I slumped against the pillar, my hand flying to my neck. The wound was already closing, the skin tingling with a heat that shouldn't have been there. I felt... different. I felt awake. For the first time in my life, the world didn't look like a series of shadows. It looked like a map of energy.

"I don't know," I whispered, my voice sounding deeper, steadier. "What did you do to me?"

"What did I do?" Julian growled. He looked down at his hands. They were shaking. His fangs hadn't retracted; they were fully extended, dripping with my blood, and his eyes were so red they looked like they were bleeding. "Your blood... it's not just blood. It's a Song."

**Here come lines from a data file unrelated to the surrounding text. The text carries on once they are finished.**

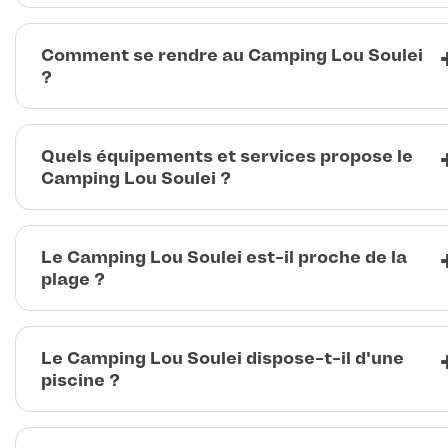
Comment se rendre au Camping Lou Soulei
?
Quels équipements et services propose le
Camping Lou Soulei ?
Le Camping Lou Soulei est-il proche de la
plage ?
Le Camping Lou Soulei dispose-t-il d'une
piscine ?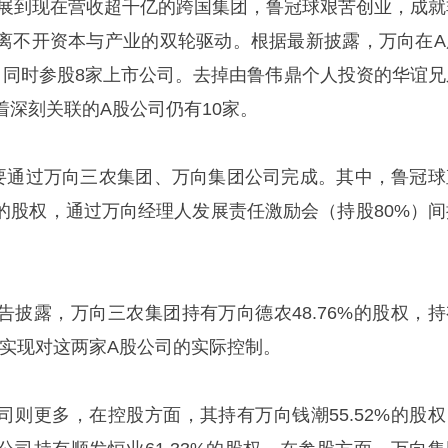
，发展到现在营收超千亿的跨国集团，鲁冠球艰苦创业，成就
离不开资本与产业的双轮驱动。根据最新披露，万向在A
，同时参股8家上市公司。去掉由鲁伟鼎个人投资的华谊兄
着深刻关联的A股公司仍有10家。
要通过万向三农集团、万向集团公司完成。其中，鲁冠球
%的股权，通过万向经理人发展责任激励会（持股80%）间
告披露，万向三农集团持有万向德农48.76%的股权，持
权，实现对这两家A股公司的实际控制。
司则更多，在控股方面，其持有万向钱潮55.52%的股权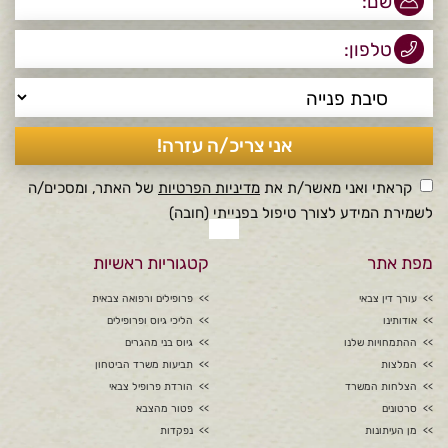
קראתי ואני מאשר/ת את
מדיניות הפרטיות
של האתר, ומסכים/ה
לשמירת המידע לצורך טיפול בפנייתי (חובה)
מפת אתר
קטגוריות ראשיות
עורך דין צבאי
פרופילים ורפואה צבאית
אודותינו
הליכי גיוס ופרופילים
ההתמחויות שלנו
גיוס בני מהגרים
המלצות
תביעות משרד הביטחון
הצלחות המשרד
הורדת פרופיל צבאי
סרטונים
פטור מהצבא
מן העיתונות
נפקדות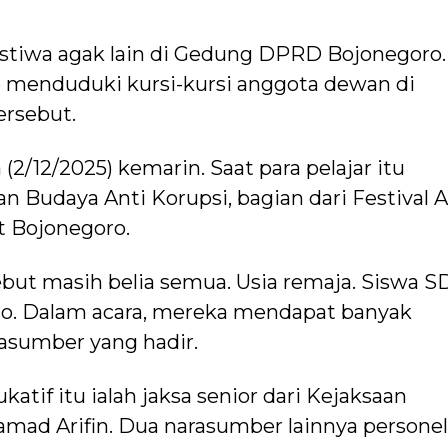
istiwa agak lain di Gedung DPRD Bojonegoro.
o menduduki kursi-kursi anggota dewan di
ersebut.
 (2/12/2025) kemarin. Saat para pelajar itu
Budaya Anti Korupsi, bagian dari Festival A
t Bojonegoro.
ebut masih belia semua. Usia remaja. Siswa S
ro. Dalam acara, mereka mendapat banyak
arasumber yang hadir.
atif itu ialah jaksa senior dari Kejaksaan
amad Arifin. Dua narasumber lainnya personel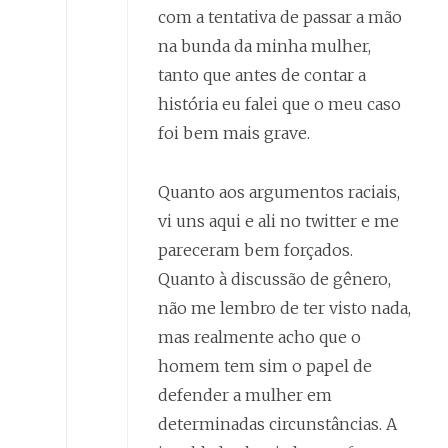
com a tentativa de passar a mão
na bunda da minha mulher,
tanto que antes de contar a
história eu falei que o meu caso
foi bem mais grave.
Quanto aos argumentos raciais,
vi uns aqui e ali no twitter e me
pareceram bem forçados.
Quanto à discussão de gênero,
não me lembro de ter visto nada,
mas realmente acho que o
homem tem sim o papel de
defender a mulher em
determinadas circunstâncias. A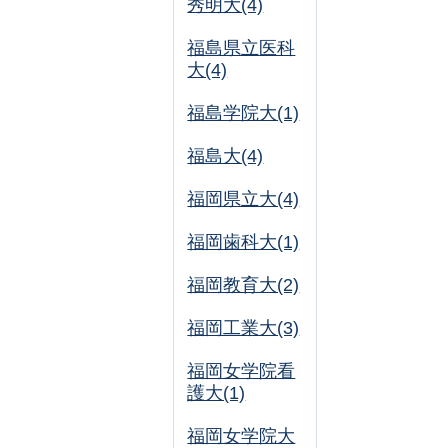
秀明大(4)
福島県立医科
大(4)
福島学院大(1)
福島大(4)
福岡県立大(4)
福岡歯科大(1)
福岡教育大(2)
福岡工業大(3)
福岡女学院看
護大(1)
福岡女学院大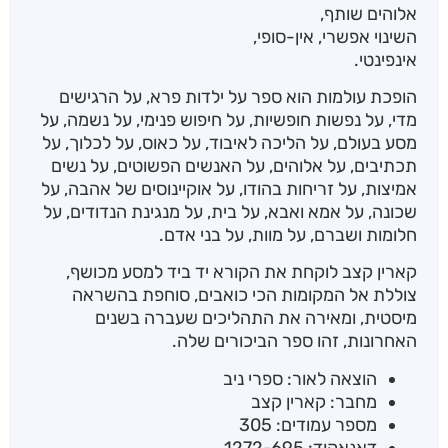
אלוהים שותף,
השינוי אפשרי, אין-סופי,
אינפינטי.
הופכת עולמות הוא ספר על ילדות פרא, על הרגישים
מדי, על נפשות חופשיות, על חיפוש פנימי, על נשמה, על
מסע בעולם, על הליכה לאיבוד, על כאוס, על לכלוך, על
תכתיבים, על אלוהים, על האנשים הפשוטים, על נשים
אמיצות, על זריחות בהודו, על אוקיינוסים של אהבה, על
שכונה, על אמא ואבא, על בית, על מנגינת הנדודים, על
חלומות ושברם, על מוות, על בני אדם.
קארין קצב לוקחת את הקורא יד ביד למסע מכושף,
צוללת אל המקומות הכי כואבים, סוחפת בהשראה
מיסטית, ומאירה את התהליכים שעברה בשנים
האחרונות, זהו ספר הביכורים שלה.
הוצאה לאור: ספרי ניב
מחבר: קארין קצב
מספר עמודים: 305
דאנאקוד: 1272-695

"A song?" I took a step toward him, emboldened by the sudden, terrifying strength in my legs. "What are you talking about?"

He looked at me, and for the first time, I didn't see a predator. I saw a man who had just looked into the sun and realized he was blind.

"The Blood-Singer," he whispered, the words sounding like a curse. "The legends... they said the blood would be like a drug. Like a god's nectar. I thought it was a myth. A fairy tale told to keep the Houses in line."

He lunged at me again, but this time he didn't pin me. He grabbed my shoulders, his face inches from mine, his expression a mask of pure, unadulterated hunger.

"I can't let you go," he snarled, his voice vibrating with a need that felt physical, like a rope pulling us together. "I can't let anyone else have you. If the Council smells this on you... if Silas tastes even a drop..."

"Let me go, Julian!" I fought him, but the more I struggled, the more the violet light pulsed in my vision. "You've had your taste. Isn't that enough?"

"Enough?" He let out a jagged, humorless laugh. "Sienna, I've spent three hundred years starving, and I didn't even know it until three minutes ago. You aren't just a hunter. You're a catalyst. You're the key to everything I've ever wanted."

"I am a person!" I screamed, slamming my palms into his chest. This time, he actually stumbled. The strength in my arms was terrifying. "I am not a key! I am not a snack! I am a Slayer!"

"You were a Slayer," Julian corrected, his eyes darkening, the hunger in them turning into something even more dangerous: possession. "Now, you're the most valuable thing in this city. And I am the only one strong enough to keep you."

He reached for me again, and this time, I didn't fight. My head swam, the sudden surge of energy from my blood hitting a wall of exhaustion. The "Blood-Singer" high, or whatever it was, was receding, leaving me hollow and cold.

"I hate you," I whispered as the world began to tilt.

"I know," Julian murmured, his voice sounding like it was coming from the end of a long tunnel. He caught me as my knees gave out, his arms wrapping around me with a terrifying, absolute finality. "But you'll learn to love the cage, little wolf. Especially when the rest of the world is trying to tear you apart."

As the darkness rushed in to claim me, I felt him press a kiss to the wound on my neck—a brand, a promise, and a death sentence all in one.

But as my consciousness flickered out, a single, chilling thought echoed in the back of my mind, a whisper that didn't sound like Julian and didn't sound like me.

The silence followed, heavy and suffocating, leaving me with a mystery that tasted like copper and felt like betrayal.

Why did the Silver Thorne train me to kill him, if they knew my blood was the only thing that could make him a god?